Questo primo bilancio del ritorno del Milan in Champions League è risultato veramente disastroso. Un punto solo in quattro partite. Pochino considerando il blasone dei rossoneri. Al netto di questo ci sono però da sottolineare le attenuanti del caso.

La squadra di Stefano Pioli è formata da praticamente soli debuttanti nella massima serie europea. Infatti i soli Ibrahimovic, Giroud, Maignan e Kjaer potevano vantare partite in tale competizione. Questa non vuol essere una giustificazione, sia chiaro, ma è una palese attenuante. Cerchiamo di considerare questa prima esperienza come un allenamento formativo in vista della prossima stagione.

Al netto di questa prima considerazione vorrei soffermarmi sul fatto di quanto sarebbe importante continuare il cammino rossonero anche “retrocedendo” in Europa League. Leggo e sento commenti di giubilo all’idea di tralasciare l’Europa secondaria in favore del campionato. Penso che sia un pensiero sbagliato concettualmente. È vero, l’Europa League è dispendiosa, ma porta dei benefici senza precedenti. Vincerla vorrebbe dire ritornare in Champions League da teste di serie. Vincerla vorrebbe dire anche colmare l’unica lacuna nel ricco palmares rossonero, in più la sua vittoria significherebbe disputare la Supercoppa Europea e darebbe ulteriore possibilità di scalare i ranking europei che da troppi anni non ci sorridono.

Tornando all’attualità possiamo in ogni caso stipulare un primo bilancio della rosa rossonera. Mike Maignan – peccato per l’infortunio – si è dimostrato un portiere di assoluto affidamento. Calabria è chiamato ha un decisivo salto di qualità perché le sue prestazioni europee non sono state all’altezza di quelle del campionato. Purtroppo in Europa la musica è diversa e la fisicità degli avversari risulta essere determinante.

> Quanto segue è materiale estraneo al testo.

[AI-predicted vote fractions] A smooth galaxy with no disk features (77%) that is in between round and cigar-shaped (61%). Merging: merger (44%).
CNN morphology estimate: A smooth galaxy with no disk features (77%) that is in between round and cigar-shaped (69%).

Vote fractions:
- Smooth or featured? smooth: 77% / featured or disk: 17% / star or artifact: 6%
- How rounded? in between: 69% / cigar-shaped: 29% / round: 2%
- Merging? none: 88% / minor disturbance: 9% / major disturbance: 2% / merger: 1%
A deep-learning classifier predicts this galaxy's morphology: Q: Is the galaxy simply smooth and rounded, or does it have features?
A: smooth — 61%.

Capitolo a parte per Sandro Tonali e Ismael Bennacer. Il primo si è dimostrato un giocatore dalla mentalità europea. Lotta, gioca con visione e convince. Il secondo purtroppo, dopo aver impressionato contro l’Atletico Madrid, ha evidenziato limiti di mentalità. Eh si, in Europa certi contrasti non vengono fischiati. Facciamocene una ragione. Seguendo per Telenova diverse partite di Champions delle squadre italiane, mi sono reso conto che i parametri di arbitraggio fra Serie A e Champions League sono completamente diversi. In Europa si tende a far giocare molto di più il pallone e si tende di conseguenza a non fischiare come in Italia. Noi purtroppo siamo abituati a continue interruzioni di gioco e continue ammonizioni per ogni intervento. Surreale è il comportamento del nostro Theo Hernandez che decide autonomamente quando è fallo. Ci vorrebbe il leggendario Vujadin Boškov per spiegargli la seguente cosa: “Fallo è quando arbitro fischia, non quando Theo decide!”.

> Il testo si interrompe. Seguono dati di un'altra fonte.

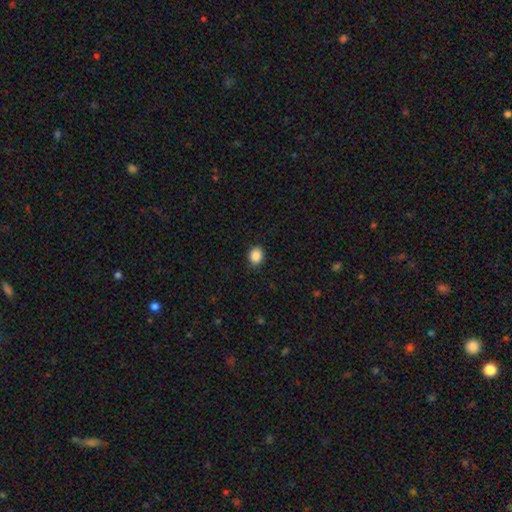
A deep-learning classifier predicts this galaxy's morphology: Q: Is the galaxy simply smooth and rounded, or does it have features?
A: smooth — 88%.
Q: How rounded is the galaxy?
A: round — 54%.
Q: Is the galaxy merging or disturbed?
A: none — 88%.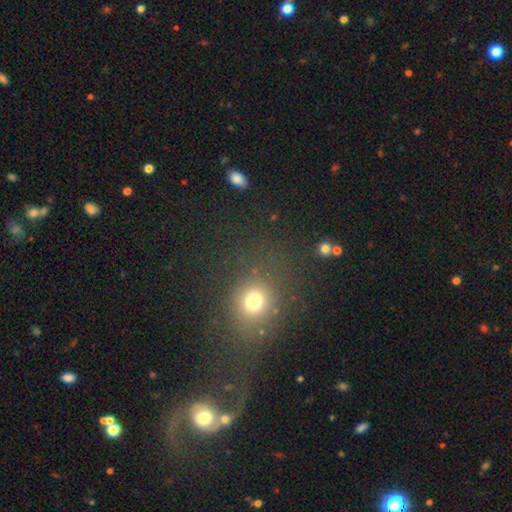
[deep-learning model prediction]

È vero, molti addetti ai lavori e tifosi, ci raccontano della rapina subita contro l’Atletico Madrid. Concordo anch’io, quella partita il Milan la meritava, la sfortuna e l’incapacità dell’arbitro ne ha determinato il risultato. Capita. Non usiamola come alibi. Questo giovane Milan deve crescere anche attraverso le ingiustizie arbitrali. Sono giovani ed il futuro può essere loro a patto che riescano a compiere un ulteriore salto di qualità in vista della prossima stagione.

L’anno calcistico è ancora lungo ed i margini di crescita sono probabili. Non esaltiamoci per le vittorie eventuali nella modesta Serie A, come non dobbiamo deprimerci per i mediocri risultati europei. Con qualche innesto nel prossimo anno calcistico, un ranking migliore e magari una vittoria alle spalle di qualunque trofeo, questa squadra può solamente crescere.

Prima di chiudere vorrei affrontare il capitolo Franck Kessie. È indubbio che questa sia la versione più brutta da quando ha vestito la maglia rossonera. Il possibile accordo con il club di Premier League del Tottenham lo destabilizzato e non poco. Il pubblico rossonero, nonostante questo, ha continuato ad incitarlo, ma il giocatore appare come la peggior controfigura di sé stesso. La dirigenza rossonera si è mossa con largo anticipo acquistando il giovane Adli. Personalmente non lo conosco, ho visto qualche video su YouTube come tutti, ma non sono ancora in grado di darne un giudizio reale, dovrei almeno vederne qualche partita. In ogni caso vorrei sottolineare ed applaudire l’idea di non perdersi d’animo per il mancato rinnovo di Kessie guardando al futuro muovendosi in anticipo sul mercato. L’idea Adli è da club moderno ed all’avanguardia.

Ora testa al derby! La stagione è appena iniziata!